VENTANAS Ť Eduardo Galeano
El veneno
En las heladas vísperas de cada amanecer, ante las brasas del fogón, el capataz y el peón armaban el primer cigarrillo del día. Ellos no se miraban, no se nombraban, no se hablaban. Entre los dos se sentaba Tarzán, el perro. Sólo con el perro conversaban. Dirigiéndose al perro, decía el capataz:
-Hay una vaca muerta en la cañada. Hasta cuándo va a estar.
Y el peón:
-Pregúntele a la vaca, Tarzán.
Tarzán miraba a uno, miraba al otro. El era perro parco, de poco ladrar, y rara vez gruñía o meneaba el rabo. Se ganaba el hueso escuchando al capataz, que le decía que hay que arreglar la alambrada, y al peón, que le decía que chocolate por la noticia. Y hasta la madrugada siguiente, desaparecía.
Estos dos hombres que se odiaban eran los únicos que trabajaban las tierras de la Viuda, en Rocha, inmensidades atravesadas por catorce tranqueras: hábiles en sus artes de jinetes pastores, tirón de rienda, vuelo de lazo, tajo de facón, salían a recorrer campo a la salida del sol, cada cual por su rumbo, y hasta la noche cabalgaban sin cruzarse jamás.

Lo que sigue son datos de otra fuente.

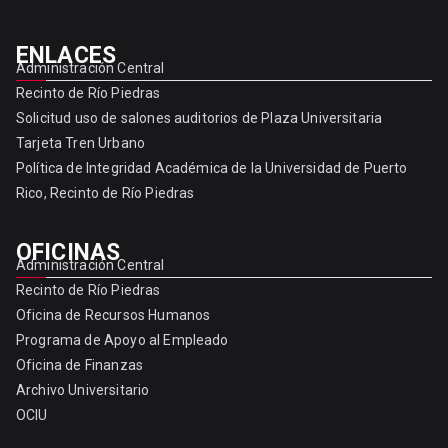
ENLACES
Administración Central
Recinto de Río Piedras
Solicitud uso de salones auditorios de Plaza Universitaria
Tarjeta Tren Urbano
Política de Integridad Académica de la Universidad de Puerto
Rico, Recinto de Río Piedras
OFICINAS
Administración Central
Recinto de Río Piedras
Oficina de Recursos Humanos
Programa de Apoyo al Empleado
Oficina de Finanzas
Archivo Universitario
OCIU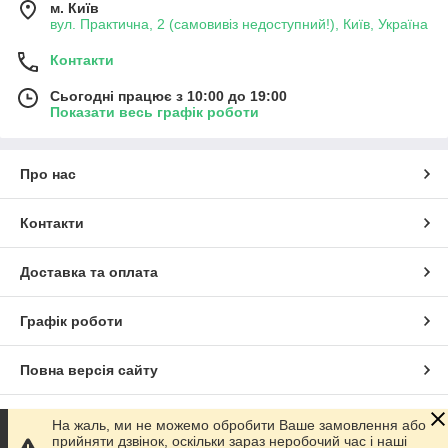
м. Київ
вул. Практична, 2 (самовивіз недоступний!), Київ, Україна
Контакти
Сьогодні працює з 10:00 до 19:00
Показати весь графік роботи
Про нас
Контакти
Доставка та оплата
Графік роботи
Повна версія сайту
Сайт створено на маркетплейсі
Prom.ua
На жаль, ми не можемо обробити Ваше замовлення або
прийняти дзвінок, оскільки зараз неробочий час і наші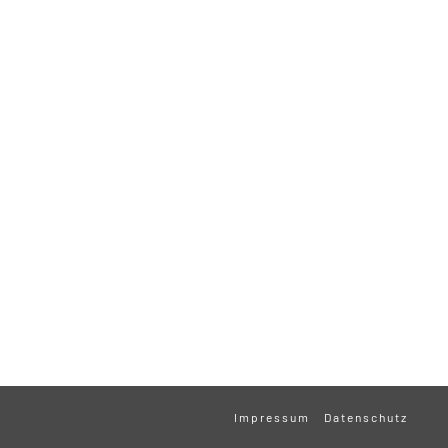
Impressum
Datenschutz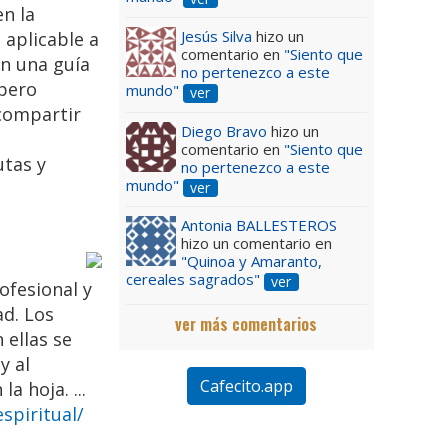
n la
Jesús Silva
hizo un
 aplicable a
comentario en
"Siento que
an una guía
no pertenezco a este
 pero
mundo"
ver
 compartir
Diego Bravo
hizo un
comentario en
"Siento que
utas y
no pertenezco a este
mundo"
ver
Antonia BALLESTEROS
hizo un comentario en
"Quinoa y Amaranto,
cereales sagrados"
ver
ofesional y
ad. Los
ver más comentarios
 ellas se
y al
Cafecito.app
 hoja. ...
spiritual/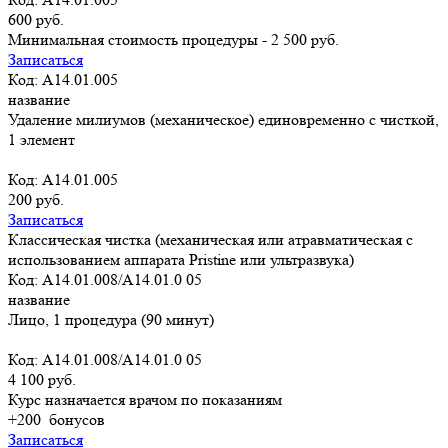
600 руб.
Минимальная стоимость процедуры - 2 500 руб.
Записаться
Код: A14.01.005
название
Удаление милиумов (механическое) единовременно с чисткой,
1 элемент
Код: A14.01.005
200 руб.
Записаться
Классическая чистка (механическая или атравматическая с
использованием аппарата Pristine или ультразвука)
Код: A14.01.008/A14.01.0 05
название
Лицо, 1 процедура (90 минут)
Код: A14.01.008/A14.01.0 05
4 100 руб.
Курс назначается врачом по показаниям
+200
бонусов
Записаться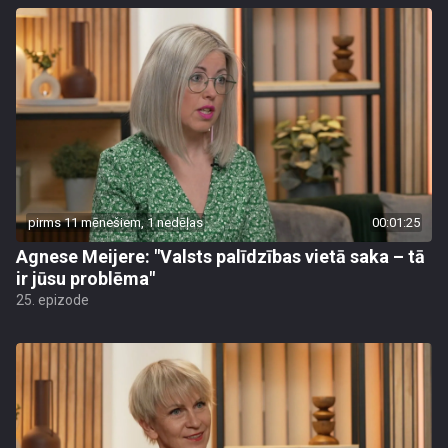
pirms 11 mēnešiem, 1 nedēļas
00:01:25
Agnese Meijere: "Valsts palīdzības vietā saka – tā
ir jūsu problēma"
25. epizode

Una madrugada, Tarzán no vino. El sol abrió su primer tajo en el horizonte y se elevó en el cielo y Tarzán no vino. Sin mirarse, sin nombrarse, sin hablarse, los dos hombres ensillaron y se echaron al campo. Y a la madrugada siguiente, Tarzán tampoco vino y los hombres, callados, se fueron a trabajar.
El perro apareció en un pastizal, ojos de vidrio, patas rígidas, un rastro de sangre en el hocico, muerto del veneno de una víbora crucera. Y una semana después, día más, día menos, alguien encontró a los dos hombres, tumbados sobre las cenizas del fogón, cada uno con el cuchillo del otro metido hasta el mango en algún lugar del cuerpo.